Italia

Serie A: Empoli's Subtle Success

4 min read
Cover Image for Serie A: Empoli's Subtle Success
Chris McMenamy
Chris McMenamy

Serie A’s best kept secret, tucked away outside Florence, is a club that have defied expectations while nurturing some of calcio’s best young talent. It’s Empoli, the team you forgot about.

Fabiano Parisi, Guglielmo Vicario, Tommaso Baldanzi. Three players who should find themselves with plenty of admirers this summer. All three are playing for Empoli under young coach Paolo Zanetti and I’d argue this is one of this season’s more subtle success stories. On top of that wonderful trio, they have a handful of talented loanees, plus academy graduates like Jacopo Fazzini and Duccio Degli Innocenti.
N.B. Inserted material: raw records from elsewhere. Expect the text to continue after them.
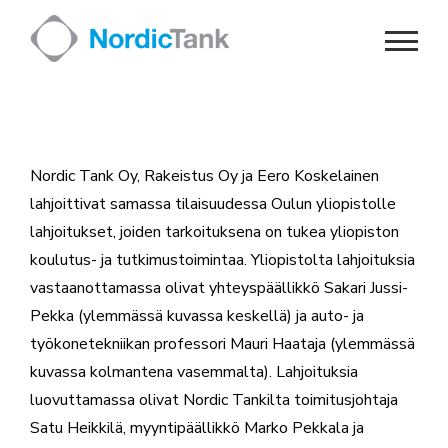
Skip
to
content
Nordic Tank Oy, Rakeistus Oy ja Eero Koskelainen
lahjoittivat samassa tilaisuudessa Oulun yliopistolle
lahjoitukset, joiden tarkoituksena on tukea yliopiston
koulutus- ja tutkimustoimintaa. Yliopistolta lahjoituksia
vastaanottamassa olivat yhteyspäällikkö Sakari Jussi-
Pekka (ylemmässä kuvassa keskellä) ja auto- ja
työkonetekniikan professori Mauri Haataja (ylemmässä
kuvassa kolmantena vasemmalta). Lahjoituksia
luovuttamassa olivat Nordic Tankilta toimitusjohtaja
Satu Heikkilä, myyntipäällikkö Marko Pekkala ja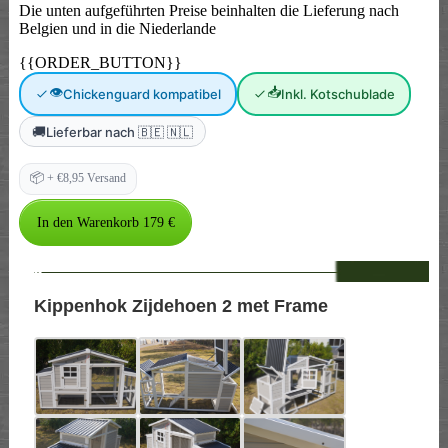
Die unten aufgeführten Preise beinhalten die Lieferung nach
Belgien und in die Niederlande
{{ORDER_BUTTON}}
👁
📥
Chickenguard kompatibel
Inkl. Kotschublade
🚚
Lieferbar nach 🇧🇪 🇳🇱
📦
+ €8,95 Versand
--
Kippenhok Zijdehoen 2 met Frame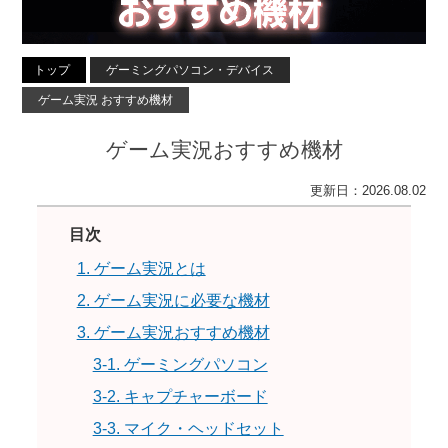
トップ
ゲーミングパソコン・デバイス
ゲーム実況 おすすめ機材
ゲーム実況おすすめ機材
更新日：2026.08.02
目次
1. ゲーム実況とは
2. ゲーム実況に必要な機材
3. ゲーム実況おすすめ機材
3-1. ゲーミングパソコン
3-2. キャプチャーボード
3-3. マイク・ヘッドセット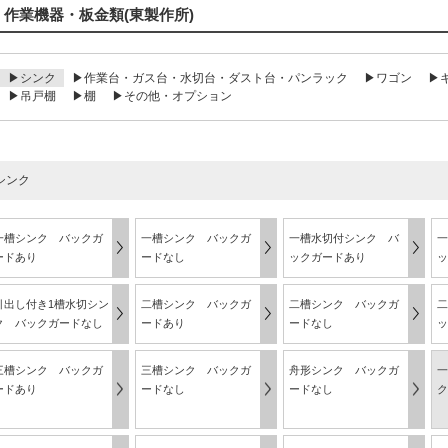
作業機器・板金類(東製作所)
▶シンク
▶作業台・ガス台・水切台・ダスト台・パンラック
▶ワゴン
▶
▶吊戸棚
▶棚
▶その他・オプション
シンク
一槽シンク バックガ
一槽シンク バックガ
一槽水切付シンク バ
一
ードあり
ードなし
ックガードあり
ッ
引出し付き1槽水切シン
二槽シンク バックガ
二槽シンク バックガ
二
ク バックガードなし
ードあり
ードなし
ッ
三槽シンク バックガ
三槽シンク バックガ
舟形シンク バックガ
一
ードあり
ードなし
ードなし
ク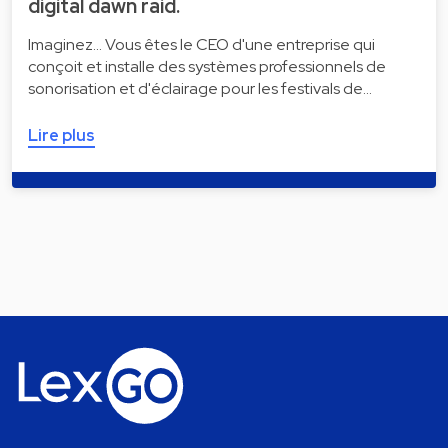
digital dawn raid.
Imaginez... Vous êtes le CEO d'une entreprise qui
conçoit et installe des systèmes professionnels de
sonorisation et d'éclairage pour les festivals de…
Lire plus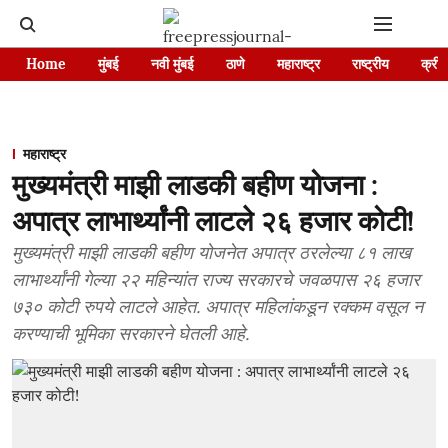
Home
मुंबई
नवी मुंबई
ठाणे
महाराष्ट्र
राष्ट्रीय
क्रीड
महाराष्ट्र
मुख्यमंत्री माझी लाडकी बहीण योजना :
अपात्र लाभार्थ्यांनी लाटले २६ हजार कोटी!
मुख्यमंत्री माझी लाडकी बहीण योजनेत अपात्र ठरलेल्या ८१ लाख
लाभार्थ्यांनी गेल्या २२ महिन्यांत राज्य सरकारचे जवळपास २६ हजार
७३० कोटी रुपये लाटले आहेत. अपात्र महिलांकडून रक्कम वसूल न
करण्याची भूमिका सरकारने घेतली आहे.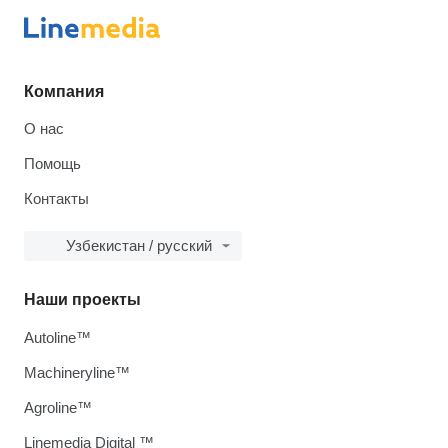
Компания
О нас
Помощь
Контакты
Узбекистан / русский
Наши проекты
Autoline™
Machineryline™
Agroline™
Linemedia Digital ™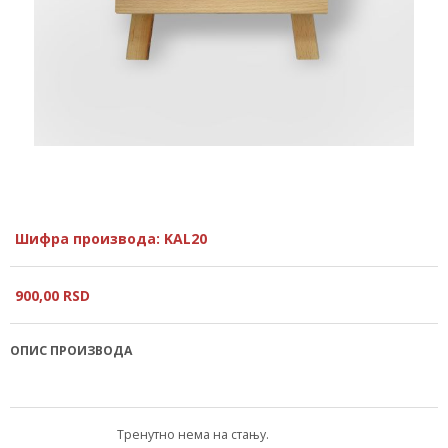
Шифра производа: KAL20
900,
00
RSD
ОПИС ПРОИЗВОДА
Тренутно нема на стању.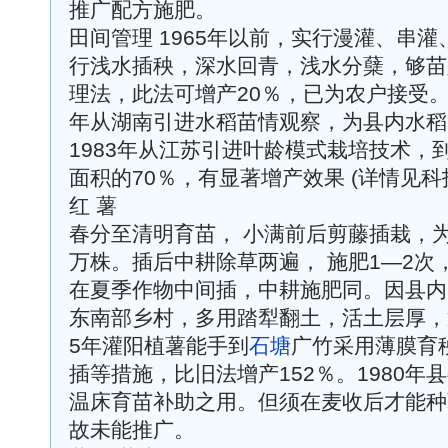
推广配方施肥。
田间管理 1965年以前，实行漫灌、串灌
行浅水插秧，深水回青，浅水分蘖，够苗
理法，此法可增产20％，已为农户接受。
年从湖南引进水稻苗情观察，为县内水稻
1983年从江苏引进叶龄模式栽培技术，到
面积的70％，有显著增产效果 (详情见科
红 薯
春分至清明育苗， 小满前后剪藤插栽，为早
万株。插后中耕除草两遍， 施肥1—2次
在夏季作物中间插，中耕施肥同。因县内
东南部乡村，多用踏犁翻土，活土层厚，
5年灌阳植薯能手到
石塘
广竹采用薄膜育秧
插等措施，比旧法增产152％。1980年
温床育苗补助之用。但须在麦收后才能种
故未能推广。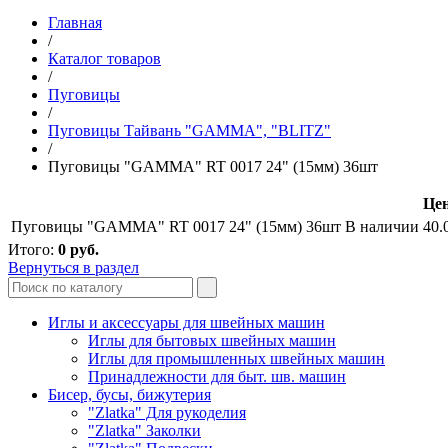
Главная
/
Каталог товаров
/
Пуговицы
/
Пуговицы Тайвань "GAMMA", "BLITZ"
/
Пуговицы "GAMMA" RT 0017 24" (15мм) 36шт
Цен
Пуговицы "GAMMA" RT 0017 24" (15мм) 36шт
В наличии
40.
Итого:
0
руб.
Вернуться в раздел
Иглы и аксессуары для швейных машин
Иглы для бытовых швейных машин
Иглы для промышленных швейных машин
Принадлежности для быт. шв. машин
Бисер, бусы, бижутерия
"Zlatka" Для рукоделия
"Zlatka" Заколки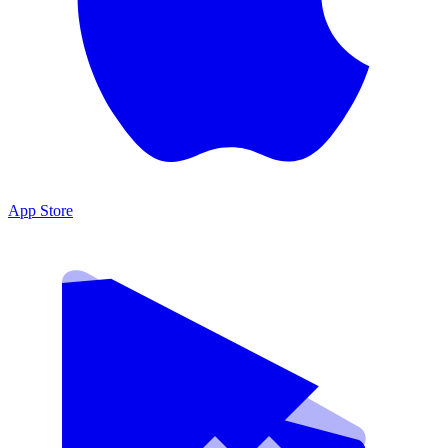
App Store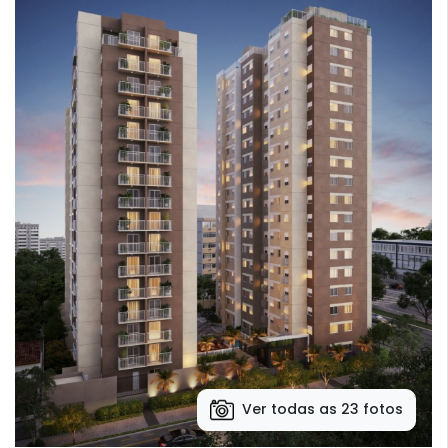
Ver todas as 23 fotos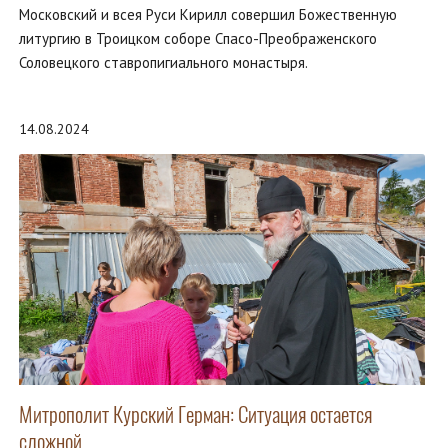
Московский и всея Руси Кирилл совершил Божественную
литургию в Троицком соборе Спасо-Преображенского
Соловецкого ставропигиального монастыря.
14.08.2024
Митрополит Курский Герман: Ситуация остается
сложной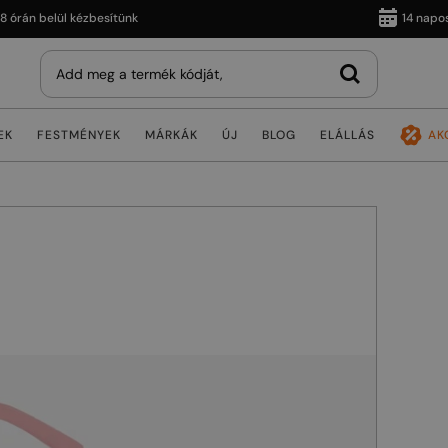
n belül kézbesítünk
14 napos viss
EK
FESTMÉNYEK
MÁRKÁK
ÚJ
BLOG
ELÁLLÁS
AK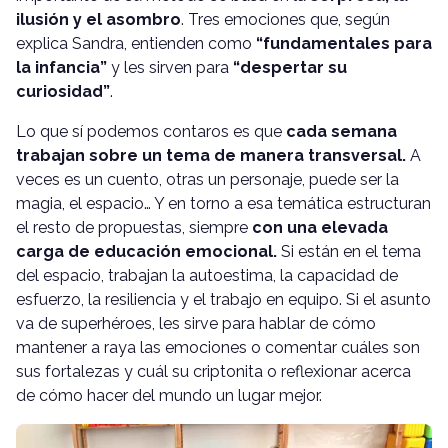
ilusión y el asombro
. Tres emociones que, según
explica Sandra, entienden como
“fundamentales para
la infancia”
y les sirven para
“despertar su
curiosidad”
.
Lo que sí podemos contaros es que
cada semana
trabajan sobre un tema de manera transversal.
A
veces es un cuento, otras un personaje, puede ser la
magia, el espacio… Y en torno a esa temática estructuran
el resto de propuestas, siempre
con una elevada
carga de educación emocional.
Si están en el tema
del espacio, trabajan la autoestima, la capacidad de
esfuerzo, la resiliencia y el trabajo en equipo. Si el asunto
va de superhéroes, les sirve para hablar de cómo
mantener a raya las emociones o comentar cuáles son
sus fortalezas y cuál su criptonita o reflexionar acerca
de cómo hacer del mundo un lugar mejor.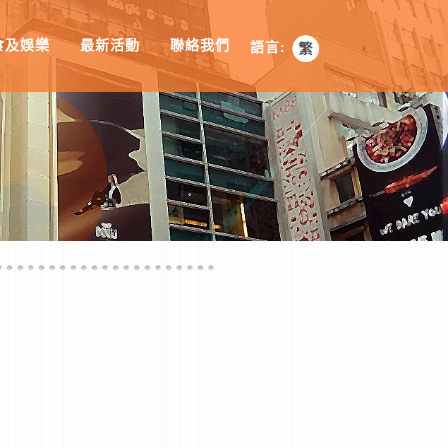
食及娛樂
最新活動
聯絡我們
語言: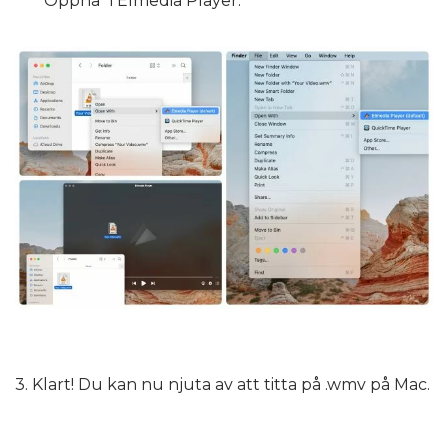
“Öppna” i Elmedia Player.
3. Klart! Du kan nu njuta av att titta på .wmv på Mac.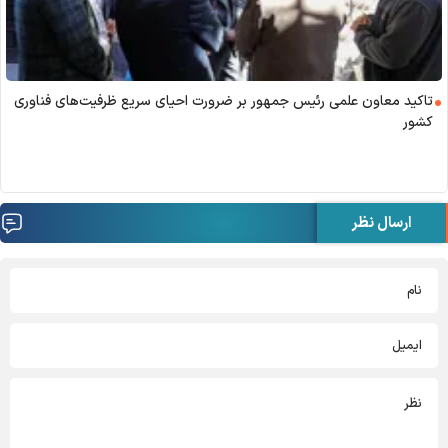
تاکید معاون علمی رئیس جمهور بر ضرورت احیای سریع ظرفیت‌های فناوری
کشور
ارسال نظر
Last season, Empoli started strongly, picking up 27 points before Christmas but a winless run until late April left them in a delicate spot. Not quite in a relegation battle, but still not comfortable. Despite rallying to finish with a respectable 41 points, Aurelio Andreazzoli departed as head coach and the club replaced him with Zanetti, a former Empoli player who had recently been sacked by Venezia in a desperate attempt to shock life into their futile Serie A survival attempt.

Zanetti’s time at Venezia saw them unexpectedly promoted along with Empoli, that shock reflected by their inability to sustain a good start to the 21/22 season, and an unsuccessful attempt at bolstering the squad in January left them with little hope of anything other than an immediate return to Serie B. Empoli were more experienced and much better equipped for the top flight, even after losing home-grown talent Samuele Ricci mid-season to Torino.

Along with Ricci, Empoli have lost defender Mattia Viti to Nice (€13m) and Kristjan Asllani to Inter (€5m). Loans ending for top scorer Andrea Pinamonti and midfielder Szymon Zurkowski meant that Empoli had to build smartly, as most Serie A sides not named Inter, Milan or Juventus do.

The season is still young but the team has improved under Zanetti. They’ve recruited experienced players in Jean-Daniel Akpa Akpro, Ciccio Caputo, Razvan Marin and Sebastien Walukiewicz, allowing a little more room for risk with young loanees like Nicolò Cambiaghi, Emanuel Vignato, Martín Satriano and Roberto Piccoli.

Zanetti’s key performers this season have been around since before he arrived, like Parisi, Vicario and Albanian defender Ardian Ismajli, but it has to be mentioned that the loanee Marin has made an instant impact in midfield.

Defensively, Empoli have improved this season, thanks largely to Vicario’s goalkeeping, having conceded 31 goals after 24 games. They allowed 70 goals last season but scored 50, a target that seems pretty unlikely given they’re averaging just under a goal per game.

Losing Pinamonti, who Inter decided to sell to Sassuolo, has been costly in attack. Baldanzi is Empoli’s top scorer with four goals, which isn’t surprising as they’re 16th in Serie A when it comes to creating scoring opportunities. They can thank their lucky stars for Vicario.

It will be interesting to see just how different this Empoli squad looks in a year’s time, as it’s hard to imagine their resolve won’t be tested by bigger clubs looking at Parisi and Vicario in particular, but likely Baldanzi too. Turning 20 this summer, he’s still young and raw but has gained first team experience in Serie A, something that seems quite rare for teenage Italians, as highlighted by someone like Wilfried Gnonto.

Empoli are a curious case of a team getting results that Excel spreadsheets say they shouldn’t, but that’s the beauty of football. It refuses to conform (sometimes) and Zanetti will be happy enough. Second season syndrome is a real thing and some, myself included, had Empoli tipped among the favourites to go down, but their eleven point gap to the bottom three seems enough already, even with fourteen games still to play.